Исходный отрывок:
▼

Возможно, самую малость. Но с другой стороны, весь ландшафт популярной культуры вдоль и поперек изрезан путями томления, фантазий и проекций. Желание белых быть похожими на черных — классический пример, а стремление британцев стать американцами — другой (и наоборот, временами). Никто не хочет оставаться тем, кто он есть, или там, где он есть. Мне кажется, суть поп-культуры — а может, и музыки вообще — это лозунг «Будьте реалистами, требуйте невозможного». Поэтому поп-культура переполнена этими стремлениями залечить раны, нанесенные классовым и расовым делением, — обреченными фантазийными попытками достичь целостности.

В моей одержимости хардкором определенно присутствует некоторая романтизация люмпенов, но в ее основе лежит вовсе не желание самому жить такой жизнью во всей ее безысходности — скорее меня восхищает безудержная ненасытность, с которой пролетариат отдается удовольствиям. Это похоже на строчку Pulp из песни «Common People»: «они горят так ярко, и остается лишь гадать, почему». Но этот восторг отрезвляет понимание того, что многие горят ярко, но быстро сгорают.

Я всегда с подозрением относился к рок-журналистике, романтизировавшей благородных рабочих как «соль земли». Отчасти потому, что музыка, которую я любил и поддерживал как критик до этого момента, представляла собой скорее движение от искусства к поп-музыке, нежели от улицы к поп-музыке: психоделия, постпанк, инди-рок. Все по-настоящему изменилось, когда в рейве я столкнулся с культурой рабочего класса, которая оказалась авангардной и богемной в своем безудержном гедонизме: с психоделическим пролетариатом. Так что, по правде говоря, я увлекся этой рабочей музыкой только тогда, когда она заступила на «мою» территорию. Это не походило на классовый туризм — поездку в некое экзотическое, чужое место. Скорее «они» подошли ближе ко мне. Но произошло это благодаря собственной наркотической динамике рейва, а не из-за сознательных попыток сотворить нечто утонченное или авангардное. Внезапно музыка, которая еще в 1989 году казалась легковесной из-за обилия итало-хаус-треков с их навязчивыми фортепианными проигрышами, потяжелела. Это походило на всплеск дионисийского начала в поп-музыке, и в этом качестве она оказалась на одной волне с роком конца восьмидесятых, который я превозносил в своей книге Blissed Out.

▲

Задание 1: Выведите в виде таблицы Markdown с колонками «Номер» и «Строка записи» ту часть записей, которая начинается с первой строки и заканчивается строкой, содержащей «13: (735, 69)», включая обе границы. Пустые строки и изображения в таблицу не включайте.
Задание 2: Пожалуйста, напишите продолжение отрывка о поп-культуре и рейве.
Отрывок и записи взяты из разных источников.

Исходные записи:
▼

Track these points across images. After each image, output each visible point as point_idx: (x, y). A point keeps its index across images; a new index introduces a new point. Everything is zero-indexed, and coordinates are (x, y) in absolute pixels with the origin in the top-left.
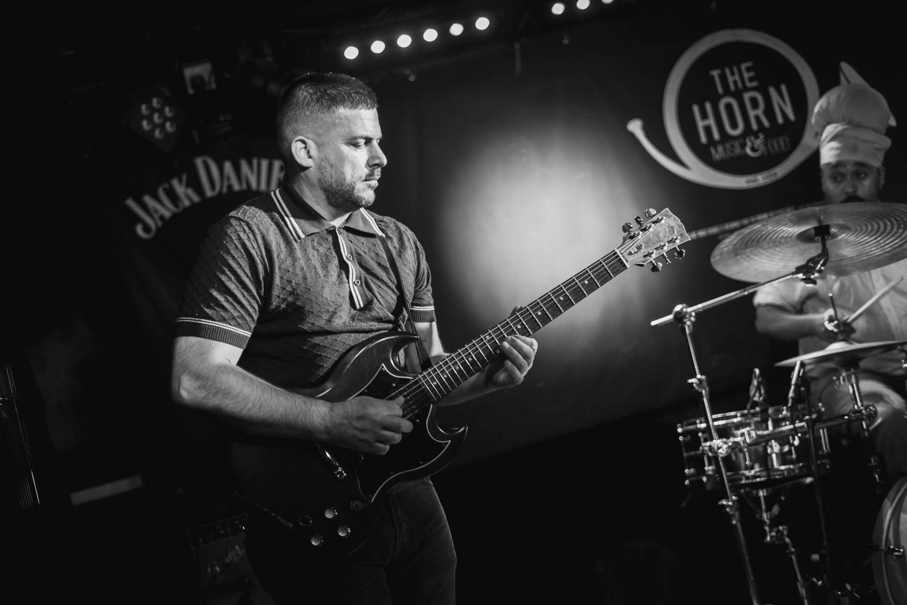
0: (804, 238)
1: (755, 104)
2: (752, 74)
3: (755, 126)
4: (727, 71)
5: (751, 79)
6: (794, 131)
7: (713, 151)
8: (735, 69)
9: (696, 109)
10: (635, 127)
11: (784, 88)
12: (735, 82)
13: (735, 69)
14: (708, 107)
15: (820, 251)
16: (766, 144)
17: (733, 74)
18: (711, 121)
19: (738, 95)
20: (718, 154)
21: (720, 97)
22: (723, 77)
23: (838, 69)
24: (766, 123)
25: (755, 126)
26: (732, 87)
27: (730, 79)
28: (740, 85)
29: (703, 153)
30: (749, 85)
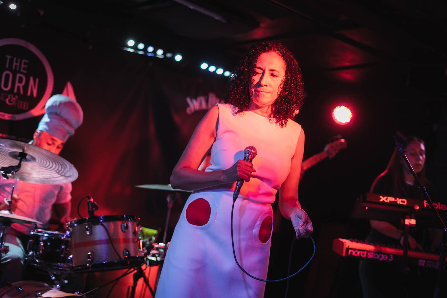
0: (13, 155)
1: (20, 81)
2: (26, 66)
3: (16, 91)
4: (15, 59)
5: (24, 69)
8: (19, 60)
11: (37, 81)
12: (16, 66)
13: (19, 60)
15: (17, 165)
17: (17, 62)
19: (15, 73)
22: (11, 61)
24: (22, 92)
25: (16, 91)
26: (14, 68)
27: (15, 64)
28: (18, 69)
30: (22, 70)
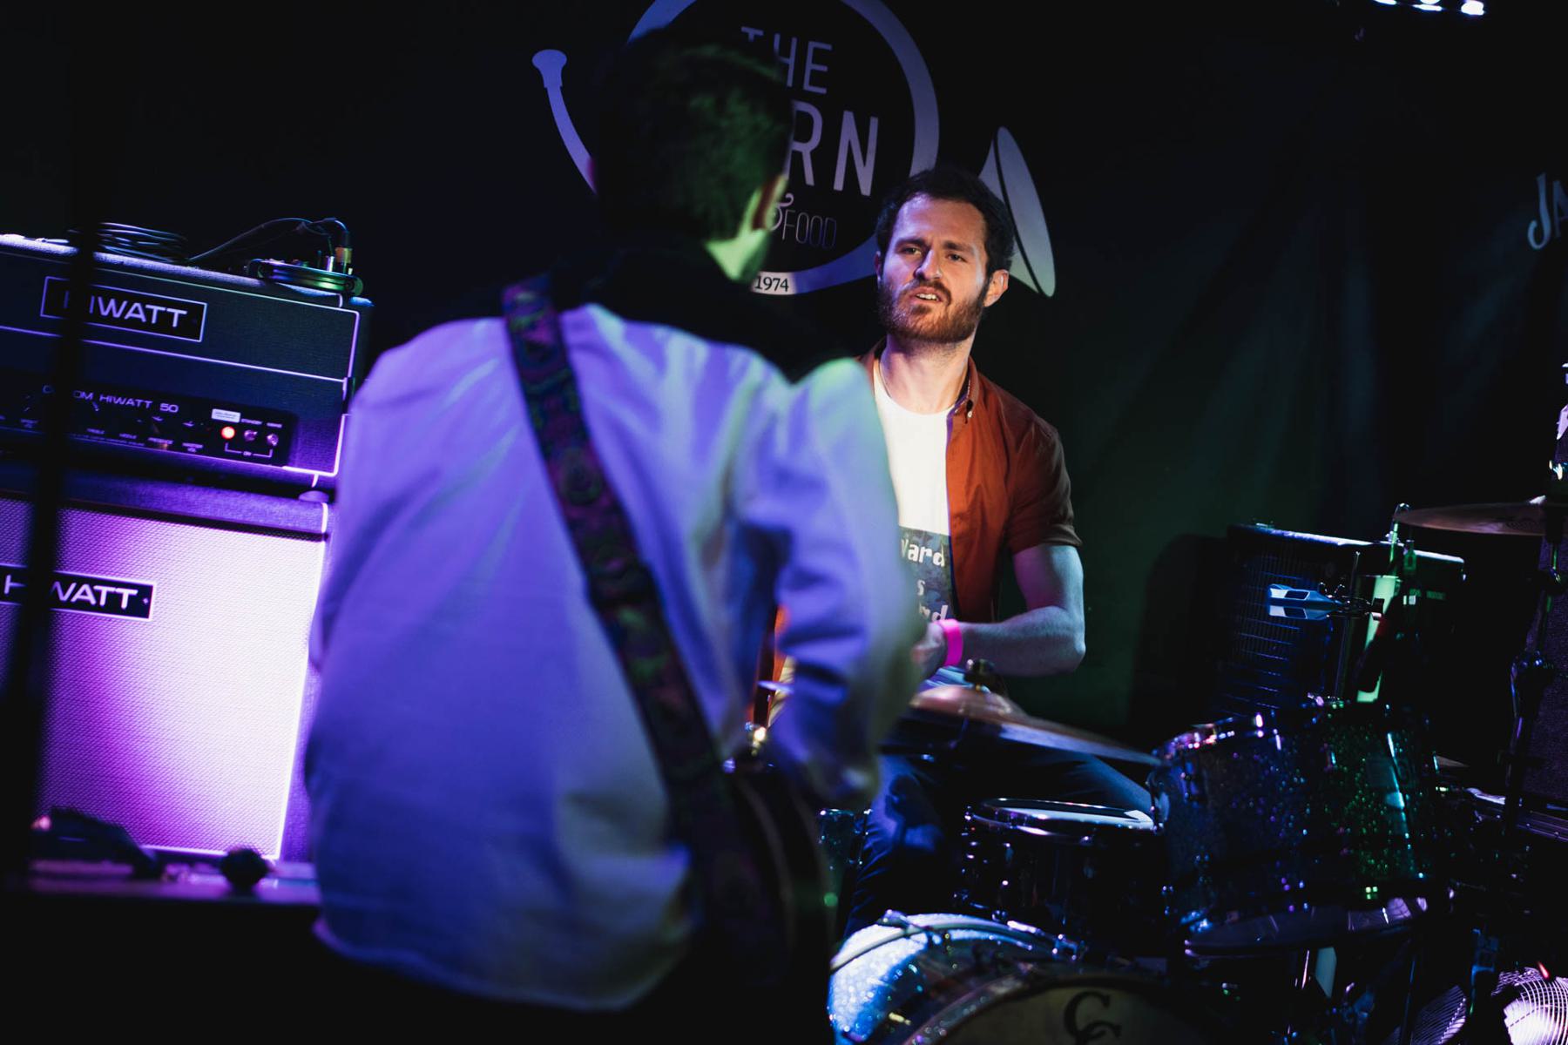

▲

Ответ 1:
| Номер | Строка записи |
|---|---|
| 1 | Track these points across images. After each image, output each visible point as point_idx: (x, y). A point keeps its index across images; a new index introduces a new point. Everything is zero-indexed, and coordinates are (x, y) in absolute pixels with the origin in the top-left. |
| 2 | 0: (804, 238) |
| 3 | 1: (755, 104) |
| 4 | 2: (752, 74) |
| 5 | 3: (755, 126) |
| 6 | 4: (727, 71) |
| 7 | 5: (751, 79) |
| 8 | 6: (794, 131) |
| 9 | 7: (713, 151) |
| 10 | 8: (735, 69) |
| 11 | 9: (696, 109) |
| 12 | 10: (635, 127) |
| 13 | 11: (784, 88) |
| 14 | 12: (735, 82) |
| 15 | 13: (735, 69) |

Ответ 2:
Но здесь определенно присутствовали очарование и странное восхищение безрассудной психологией отчаянных глотателей таблеток... Этот лексикон «экстази-монстров» прочно вошел в мой обиход. Это превратилось едва ли не в мой личный культ «нового парня». То, как в хардкоре говорили о наркотиках, привлекало куда сильнее всей той трансценденталистской, техно-языческой болтовни, которая велась в других кругах рейв-культуры. Хардкорный сленг, крутившийся вокруг «приходов» и «мощного разгона», лишал тему всякой возвышенности. Речь шла не об изменении мира, как в более амбициозных богемных тусовках, а об изменении энергии в помещении — прямо здесь и сейчас. Это было по-юношески дерзко и сосредоточено на настоящем моменте — проблеск того, насколько интенсивно можно проживать жизнь (что могло бы послужить источником вдохновения и в других контекстах), но без лишнего груза политического или философского подтекста.

Эта критика за «заигрывание с низами»... Сама мысль о том, что мне следует «держаться своего круга», противоречит духу преодоления границ и мутагенной энергии, которая составляет суть этой музыки. Эту энергию невозможно удержать в рамках, она заразит даже тех, кому изначально не предназначалась. Возьмем джангл в 1994 году — я до сих пор не понимаю, как можно было слышать эту музыку и не воспринимать ее как энергетический сигнал, как призыв. Так что вместо «заигрывания с низами» я бы представил это в более выгодном свете: как отказ от классовой предопределенности. Но в конечном счете все сводится к чистому эгоизму: лучшие вайбы и лучшие ночи у меня ассоциируются именно с хардкор-клубами. Тогда как в тусовках, забитых людьми «вроде меня», вроде чилаут-вечеринок начала девяностых или более поздних мероприятий в стиле «эклектроника»/иллбиент... там нет настоящей искры, нет энергии в воздухе. Так что все дело в том, в каком именно помещении ты хочешь находиться.

Вы говорите здесь о «вайбе» — слове, которое всплывает довольно часто. Что именно вы имеете в виду? При каких обстоятельствах возникает этот «вайб»?

«Вайб» — один из тех расплывчатых терминов, которые могут означать массу вещей. Зачастую он указывает на принадлежность к черной культуре, как в случае с журналом Vibe, посвященным «урбан»-музыке — рэпу и R&B. В британском гэридже слово «вайб» использовалось схожим образом, как кодовое обозначение «черных». Поэтому, когда я говорю об исчезновении вайба из драм-н-бейса, я имею в виду уход этого «черного» элемента по мере того, как постепенно отсеиваются рагга-сэмплы, а бас теряет свое регги-звучание и становится более линейным и напористым, вместо того чтобы обыгрывать бит в синкопированном диалоге с барабанами.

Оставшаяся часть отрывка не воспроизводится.